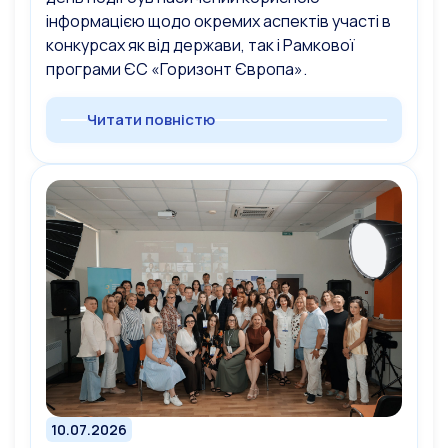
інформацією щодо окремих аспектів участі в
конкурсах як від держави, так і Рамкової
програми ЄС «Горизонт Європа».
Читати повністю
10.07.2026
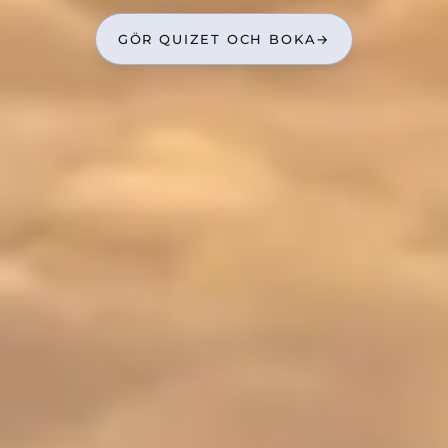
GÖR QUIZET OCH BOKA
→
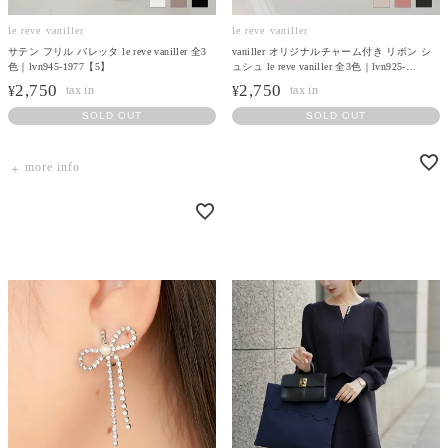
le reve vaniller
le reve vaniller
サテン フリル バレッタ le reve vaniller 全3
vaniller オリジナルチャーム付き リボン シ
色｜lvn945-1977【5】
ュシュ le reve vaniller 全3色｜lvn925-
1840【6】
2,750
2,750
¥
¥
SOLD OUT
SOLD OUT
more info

--

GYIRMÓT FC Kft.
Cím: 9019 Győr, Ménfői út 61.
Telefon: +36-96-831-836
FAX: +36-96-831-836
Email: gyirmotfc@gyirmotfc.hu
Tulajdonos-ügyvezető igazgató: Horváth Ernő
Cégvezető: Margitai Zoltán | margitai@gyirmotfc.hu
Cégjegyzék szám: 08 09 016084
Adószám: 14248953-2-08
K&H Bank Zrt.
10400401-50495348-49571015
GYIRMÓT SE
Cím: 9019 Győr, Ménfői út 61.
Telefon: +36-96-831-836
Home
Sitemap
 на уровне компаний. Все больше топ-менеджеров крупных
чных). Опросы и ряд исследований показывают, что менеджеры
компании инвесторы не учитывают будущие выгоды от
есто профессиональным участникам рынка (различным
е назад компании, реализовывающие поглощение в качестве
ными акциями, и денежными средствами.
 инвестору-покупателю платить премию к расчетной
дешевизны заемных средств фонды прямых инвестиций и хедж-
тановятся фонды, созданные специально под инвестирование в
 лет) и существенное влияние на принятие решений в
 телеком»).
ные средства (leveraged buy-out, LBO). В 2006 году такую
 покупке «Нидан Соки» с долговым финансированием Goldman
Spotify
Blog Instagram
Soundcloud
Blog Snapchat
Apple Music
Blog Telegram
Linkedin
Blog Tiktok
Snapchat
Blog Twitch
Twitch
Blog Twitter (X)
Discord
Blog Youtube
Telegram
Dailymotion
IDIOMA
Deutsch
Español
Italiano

==

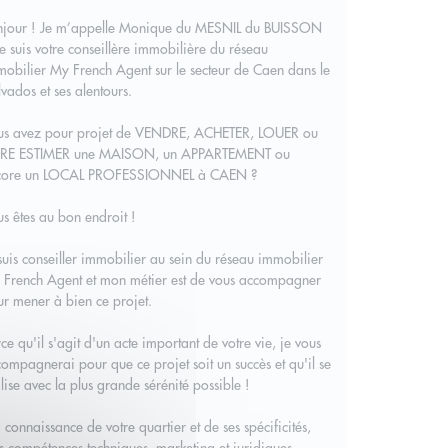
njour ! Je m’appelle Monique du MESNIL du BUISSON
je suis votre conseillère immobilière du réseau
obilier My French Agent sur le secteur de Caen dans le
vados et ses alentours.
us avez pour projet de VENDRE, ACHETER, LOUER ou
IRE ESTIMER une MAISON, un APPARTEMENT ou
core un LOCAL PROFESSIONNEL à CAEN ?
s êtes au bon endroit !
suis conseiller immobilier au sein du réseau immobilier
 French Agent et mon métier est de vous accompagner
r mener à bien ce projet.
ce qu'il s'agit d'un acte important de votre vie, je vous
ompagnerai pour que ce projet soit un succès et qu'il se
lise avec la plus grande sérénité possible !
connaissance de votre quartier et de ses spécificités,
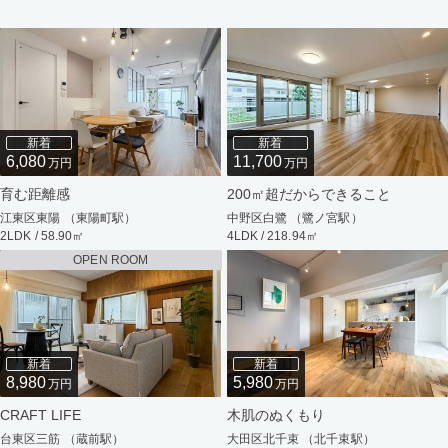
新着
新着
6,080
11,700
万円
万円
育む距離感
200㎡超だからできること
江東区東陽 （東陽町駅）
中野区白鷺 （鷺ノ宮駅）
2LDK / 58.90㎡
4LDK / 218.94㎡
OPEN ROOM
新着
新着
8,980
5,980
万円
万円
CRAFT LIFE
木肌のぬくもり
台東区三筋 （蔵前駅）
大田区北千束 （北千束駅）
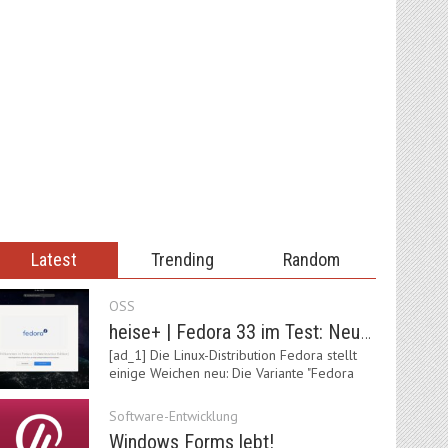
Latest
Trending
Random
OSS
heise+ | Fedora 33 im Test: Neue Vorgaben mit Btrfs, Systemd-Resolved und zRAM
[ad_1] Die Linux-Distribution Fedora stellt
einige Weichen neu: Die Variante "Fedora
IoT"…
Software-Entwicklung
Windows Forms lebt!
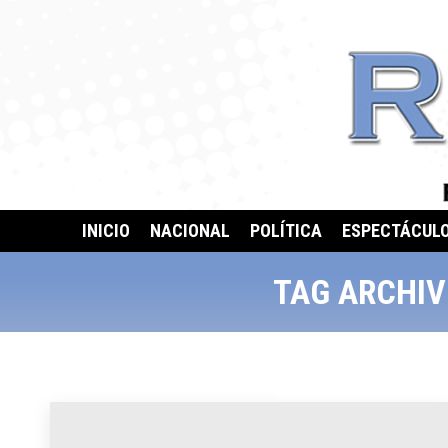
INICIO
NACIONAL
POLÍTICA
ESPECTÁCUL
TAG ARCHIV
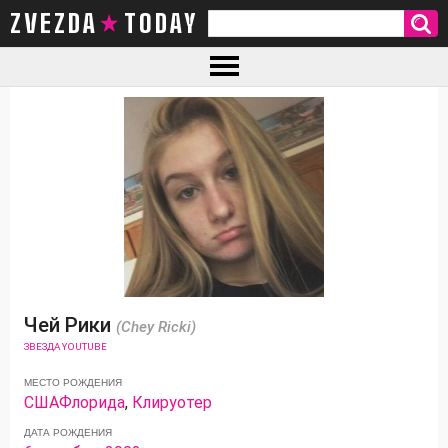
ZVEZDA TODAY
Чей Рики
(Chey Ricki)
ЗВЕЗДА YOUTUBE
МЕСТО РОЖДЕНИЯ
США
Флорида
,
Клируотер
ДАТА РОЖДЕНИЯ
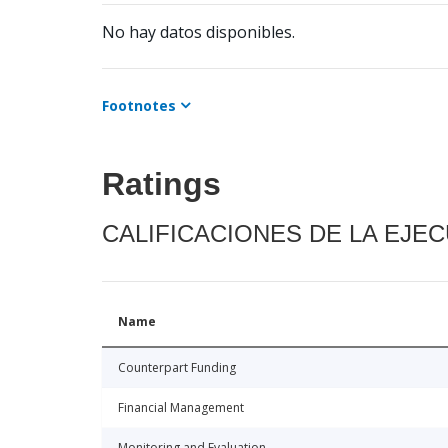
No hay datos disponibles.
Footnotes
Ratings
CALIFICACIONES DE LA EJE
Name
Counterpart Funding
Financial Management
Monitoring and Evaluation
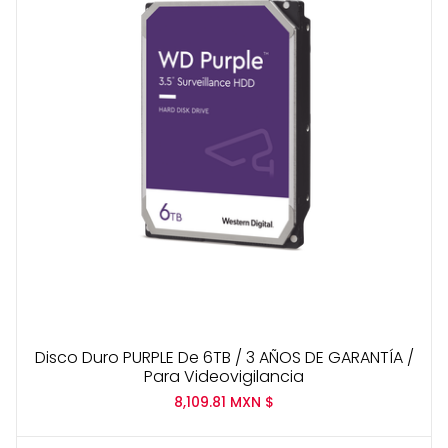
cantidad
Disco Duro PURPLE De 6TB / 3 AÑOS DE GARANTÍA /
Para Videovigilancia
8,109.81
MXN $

:: INSTRUCTION ::
Which lines above contain the word "Agent"? Copy all of them.

:: SOLUTION TO THE PROBLEM ::
obilier My French Agent sur le secteur de Caen dans le
 French Agent et mon métier est de vous accompagner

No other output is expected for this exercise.